Die Hebamme Astrid Wendt berät sich mit dem behandelnden Gynäkologen. Er rät aufgrund des Gewichtes und der Vorgeschichte zum Kaiserschnitt. Nach eingehender Untersuchung, dem unfassbar großen Wunsch zur natürlichen Geburt, gab er unter strenger Beobachtung, der Bitte nach. Mittlerweile übernahm die zweite Hebamme Karin Brogowski die Betreuung von Frau Sumpmann.  Der Muttermund öffnete sich, die Fruchtblase platzte. Frau Sumpmann hielt nun die Wehen kaum aus und ließ sich eine PDA legen.

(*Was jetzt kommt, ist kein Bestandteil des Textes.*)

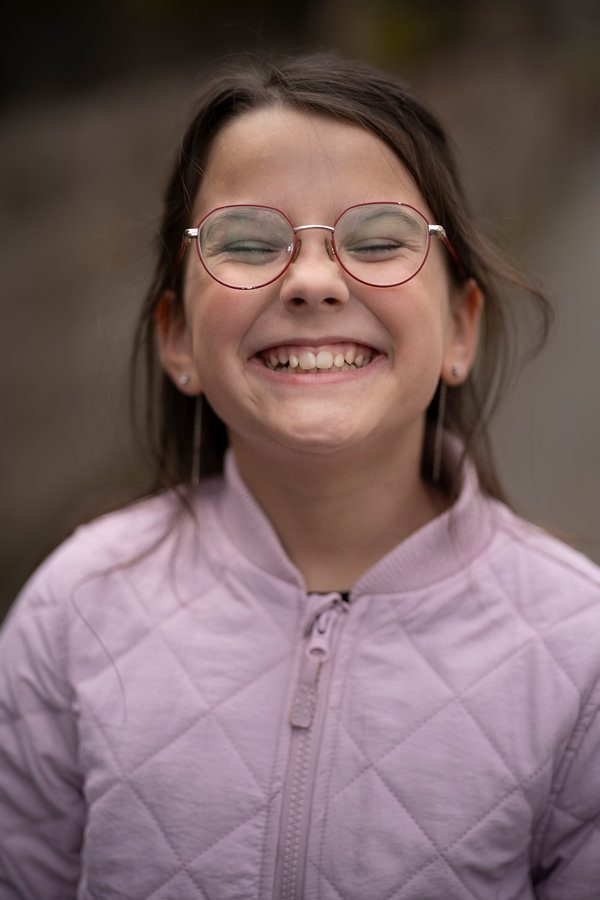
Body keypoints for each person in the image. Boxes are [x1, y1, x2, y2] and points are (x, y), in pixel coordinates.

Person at [1, 52, 599, 900]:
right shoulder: (72, 615)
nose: (314, 281)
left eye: (380, 240)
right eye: (246, 242)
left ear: (462, 329)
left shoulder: (579, 651)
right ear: (177, 340)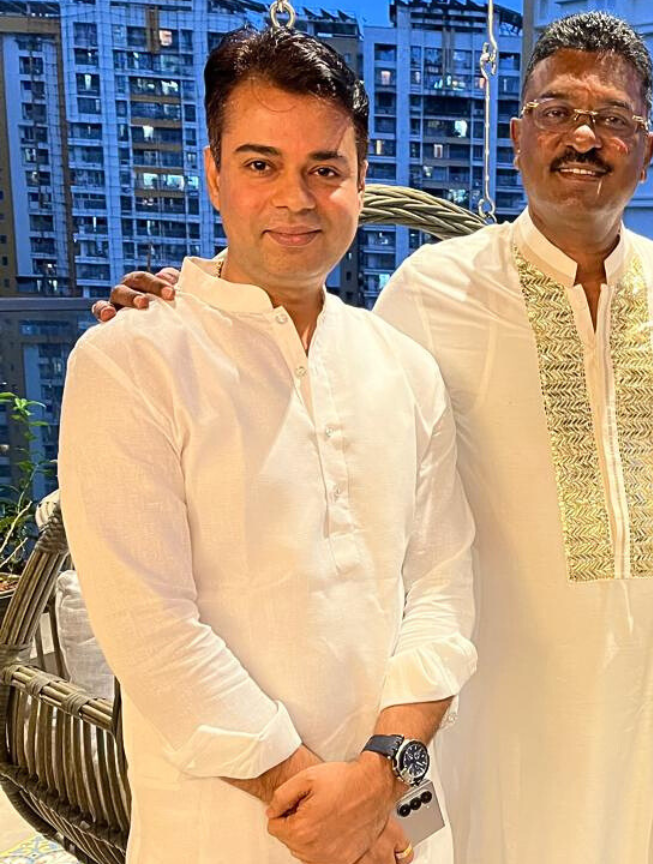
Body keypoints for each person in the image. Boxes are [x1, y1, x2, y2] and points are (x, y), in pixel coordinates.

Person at [96, 12, 653, 864]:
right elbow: (290, 364)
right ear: (516, 133)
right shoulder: (432, 289)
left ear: (646, 147)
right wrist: (181, 305)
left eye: (612, 118)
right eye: (556, 110)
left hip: (630, 702)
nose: (583, 135)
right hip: (488, 710)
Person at [60, 26, 476, 864]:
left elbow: (441, 586)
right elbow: (149, 627)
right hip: (222, 830)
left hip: (398, 823)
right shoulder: (132, 359)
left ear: (361, 180)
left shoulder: (402, 366)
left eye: (325, 168)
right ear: (213, 173)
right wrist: (314, 803)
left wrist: (380, 775)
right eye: (260, 164)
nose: (297, 195)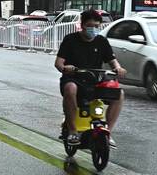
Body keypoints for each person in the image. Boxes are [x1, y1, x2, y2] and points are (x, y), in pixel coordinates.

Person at [54, 9, 127, 148]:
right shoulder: (70, 40)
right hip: (74, 79)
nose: (93, 29)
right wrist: (65, 68)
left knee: (119, 93)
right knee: (70, 88)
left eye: (96, 26)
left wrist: (118, 68)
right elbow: (58, 63)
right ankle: (73, 131)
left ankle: (108, 132)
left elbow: (112, 61)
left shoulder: (101, 41)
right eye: (89, 26)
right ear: (82, 25)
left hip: (95, 80)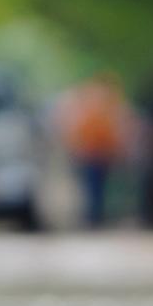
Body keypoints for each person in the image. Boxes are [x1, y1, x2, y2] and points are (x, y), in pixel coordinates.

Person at [54, 72, 134, 228]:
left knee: (93, 186)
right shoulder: (106, 100)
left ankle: (93, 215)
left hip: (94, 150)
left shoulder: (90, 100)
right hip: (96, 150)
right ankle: (94, 215)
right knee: (95, 186)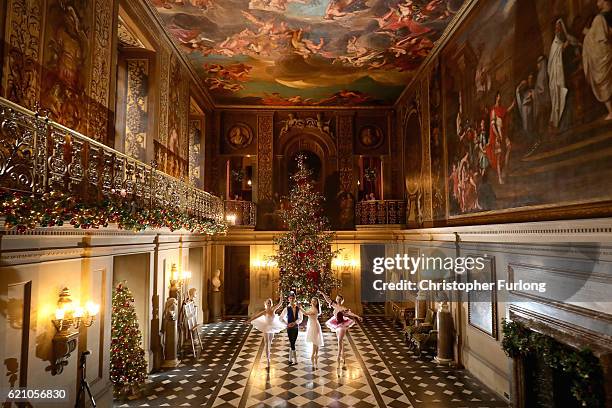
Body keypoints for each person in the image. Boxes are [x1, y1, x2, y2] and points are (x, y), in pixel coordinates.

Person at [583, 0, 612, 120]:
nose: (596, 3)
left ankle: (611, 111)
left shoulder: (599, 18)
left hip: (604, 55)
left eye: (599, 0)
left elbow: (601, 39)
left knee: (605, 83)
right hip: (609, 53)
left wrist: (587, 33)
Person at [318, 291, 362, 367]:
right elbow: (327, 300)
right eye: (337, 299)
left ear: (342, 300)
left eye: (339, 299)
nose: (338, 300)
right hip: (336, 324)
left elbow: (351, 314)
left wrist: (358, 316)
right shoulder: (334, 305)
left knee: (340, 340)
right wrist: (322, 293)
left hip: (342, 325)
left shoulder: (343, 308)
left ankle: (338, 356)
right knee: (340, 341)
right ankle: (343, 356)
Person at [247, 295, 285, 367]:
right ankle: (268, 359)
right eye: (268, 303)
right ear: (266, 304)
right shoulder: (264, 312)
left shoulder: (273, 309)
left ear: (271, 304)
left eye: (270, 303)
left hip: (272, 326)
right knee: (267, 343)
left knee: (270, 342)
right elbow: (255, 316)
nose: (269, 304)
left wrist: (281, 296)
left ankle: (268, 352)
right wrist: (248, 321)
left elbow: (280, 303)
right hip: (266, 327)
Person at [280, 292, 303, 365]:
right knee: (292, 342)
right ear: (288, 299)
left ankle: (290, 358)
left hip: (296, 327)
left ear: (295, 299)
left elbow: (301, 318)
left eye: (293, 298)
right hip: (289, 328)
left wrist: (295, 323)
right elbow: (280, 318)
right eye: (290, 298)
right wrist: (287, 323)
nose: (292, 299)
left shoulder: (297, 308)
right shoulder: (286, 308)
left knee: (293, 342)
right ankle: (295, 360)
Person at [303, 297, 324, 368]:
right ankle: (316, 355)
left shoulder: (315, 310)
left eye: (315, 301)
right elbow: (307, 312)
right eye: (312, 301)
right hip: (312, 324)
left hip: (314, 325)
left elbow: (306, 313)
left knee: (315, 341)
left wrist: (300, 308)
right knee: (316, 341)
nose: (313, 302)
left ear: (317, 303)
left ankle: (313, 355)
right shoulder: (311, 308)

Bis zu diesem Zeitpunkt hatte sie sich bewusst viel bewegt und hatte mit ihrem Mann sogar einen langen Spaziergang durch den Park am St. Franziskus-Hospital unternommen.  Das Kind blieb unter der Geburt entspannt. Zum Ende der Geburt ist Frau Sumpmann erschöpft. Die Presswehen waren für sie fast unerträglich. Die 3. Hebamme, Honorata Losch, die inzwischen die Betreuung übernommen hatte, motivierte sie und machte schließlich die Wärmelampe fürs kommende Baby an. "Als mein Sohn endlich auf meinem Bauch lag, war es wie ein Traum. Es war eines der schönsten Gefühle. So eine große Erleichterung. Ich konnte es zuerst nicht glauben. Der ganze Schmerz war weg!", beschreibt Frau Sumpmann die Geburt. Die Frage, ob sie stolz auf sich ist beantwortet sie so:

"Nein, ich habe es für mein Kind gemacht. Die natürliche Geburt ist etwas Menschliches, Natürliches und Gesundes. Ich war davon überzeugt, dass die moderne Medizin mir im Notfall immer hätte Hilfe leisten können. Ich wünschte, mehr Kliniken würden den Bedürfnissen der Frauen eine Chance geben."

Leon Sumpmann wurde am 22. Mai 2018, um 14.53 Uhr, mit 4210 Gramm und 58 Zentimetern, im St. Franziskus-Hospital Ahlen gesund geboren.